"İşte, bütün o masnuat, bütün onlardan matlup neticeleri nihayet derecede ve gayet güzel bir surette gösterdiklerinden..." Detaylıca izah eder misiniz? Bu tabirlerin; evamir-i tekviniyenin tarifi ve gayesi içerisinde gösterilmelerini nasıl anlamalıyız?
Değerli Kardeşimiz;
İnsandaki harika sanatın, bütün ehl-i hikmete parmaklarını ısırttıracak kadar mükemmel olduğu nazara verildikten sonra, bu mucize yaratılışın bütün masnuat için de aynen geçerli olduğuna dikkat çekiliyor.

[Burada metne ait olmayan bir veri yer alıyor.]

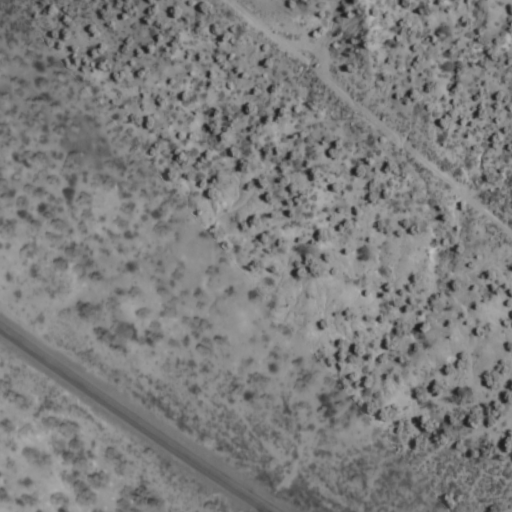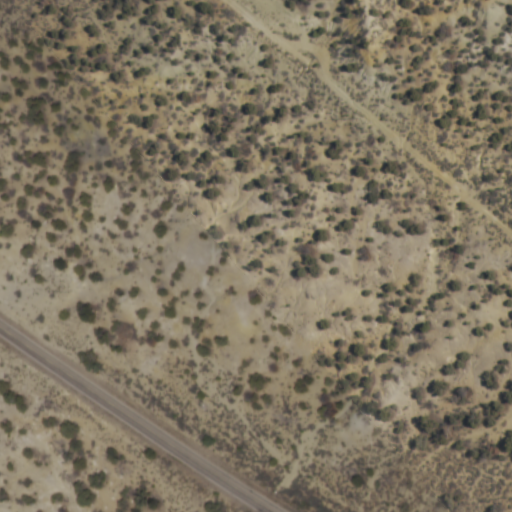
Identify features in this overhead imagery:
road: (371, 110)
road: (143, 417)
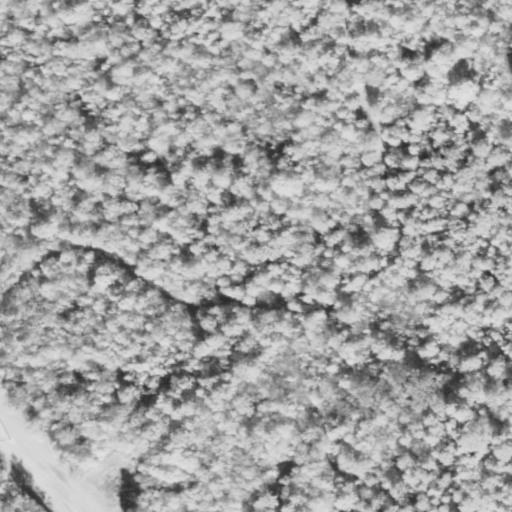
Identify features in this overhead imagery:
road: (338, 274)
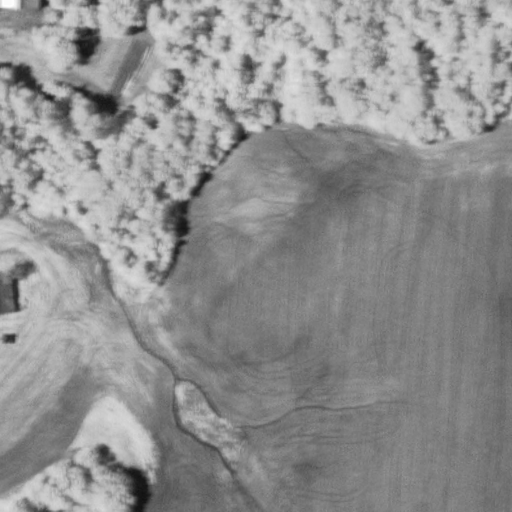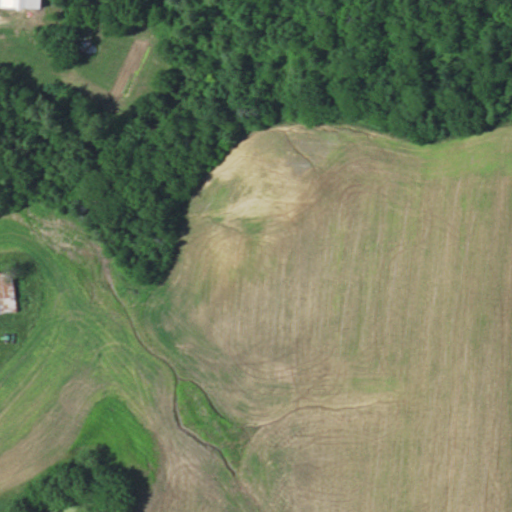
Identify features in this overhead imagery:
building: (24, 3)
road: (10, 29)
building: (8, 293)
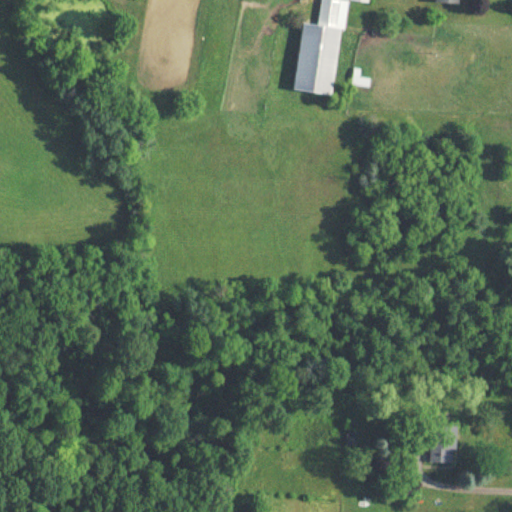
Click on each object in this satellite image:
building: (449, 1)
building: (320, 50)
building: (361, 81)
building: (350, 436)
building: (442, 442)
road: (467, 486)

Her “masnu” yani birer sanat mucizesi olan her mahluk kendisinden “matlup neticeleri nihayet derecede ve gayet güzel bir surette” göstermektedir. Yani her mahluk, niçin yaratılmışsa, tekvinî emirlerle bu kâinat sarayında nasıl bir görev üslenmişse, onu en güzel ve en mükemmel şekilde yerine getirmektedir. Bir mahlukun bu tekvinî emirlere, yani kâinatın nizam ve ahengini temin eden ilahi kanunlara uyması ve itaat etmesi onun hususi ibadetidir. Yirmi Dokuzuncu Mektub’da " 'Vezaif-i eşya' tabir edilen hidemat-ı meşhude, onların ubudiyetlerinin unvanlarıdır..." buyrulmaktadır.
Zatları birbirinden farklı olan mahlukatın tesbihat ve tahiyyatları da kendilerine has bir mahiyet taşımaktadır. Her şey Allah’ı tesbih etmekle birlikte bir taşın tesbihiyle, bir denizin tesbihi, bir kuşun tesbihiyle bir meleğin tesbihi farklılık ve hususiyet arz eder. İşte yarattığı bütün varlıkların vazifelerini, tesbihlerini, tahiyyelerini en güzel şekilde yerine getirmelerinden hasıl olan “iftihar ve memnuniyet ve ferahla tabir edemediğimiz maani-i mukaddese” o kadar yüksektir ki, bütün akıllar toplanarak bir tek akıl olsalar da bunun idrakinden aciz kalacaklar, künhüne yetişemeyeceklerdir.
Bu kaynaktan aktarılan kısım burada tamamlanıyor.